### Task directions:
In the material below, write out each line word for word and omit the pictures.
Given records section start
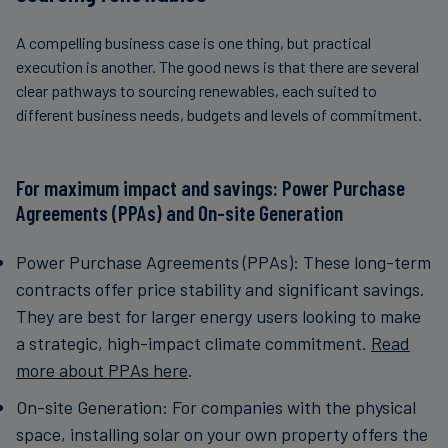
A compelling business case is one thing, but practical
execution is another. The good news is that there are several
clear pathways to sourcing renewables, each suited to
different business needs, budgets and levels of commitment.
For maximum impact and savings: Power Purchase
Agreements (PPAs) and On-site Generation
Power Purchase Agreements (PPAs): These long-term
contracts offer price stability and significant savings.
They are best for larger energy users looking to make
a strategic, high-impact climate commitment.
Read
more about PPAs here
.
On-site Generation: For companies with the physical
space, installing solar on your own property offers the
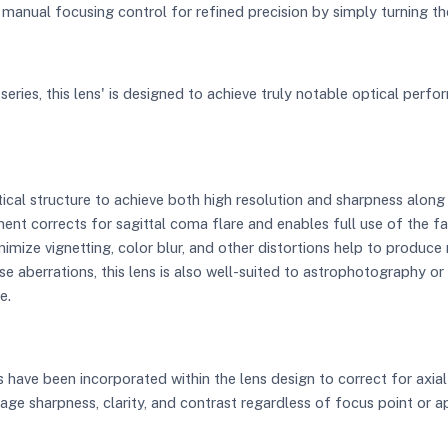
 manual focusing control for refined precision by simply turning th
series, this lens' is designed to achieve truly notable optical perfor
cal structure to achieve both high resolution and sharpness along 
ent corrects for sagittal coma flare and enables full use of the 
nimize vignetting, color blur, and other distortions help to produc
e aberrations, this lens is also well-suited to astrophotography or 
e.
have been incorporated within the lens design to correct for axial
ge sharpness, clarity, and contrast regardless of focus point or ap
Given records section end
### Written response:
A compelling business case is one thing, but practical
execution is another. The good news is that there are several
clear pathways to sourcing renewables, each suited to
different business needs, budgets and levels of commitment.
For maximum impact and savings: Power Purchase
Agreements (PPAs) and On-site Generation
Power Purchase Agreements (PPAs): These long-term
contracts offer price stability and significant savings.
They are best for larger energy users looking to make
a strategic, high-impact climate commitment.
Read
more about PPAs here
.
On-site Generation: For companies with the physical
space, installing solar on your own property offers the
 manual focusing control for refined precision by simply turning th
series, this lens' is designed to achieve truly notable optical perfor
cal structure to achieve both high resolution and sharpness along 
ent corrects for sagittal coma flare and enables full use of the 
nimize vignetting, color blur, and other distortions help to produc
e aberrations, this lens is also well-suited to astrophotography or 
e.
have been incorporated within the lens design to correct for axial
ge sharpness, clarity, and contrast regardless of focus point or ap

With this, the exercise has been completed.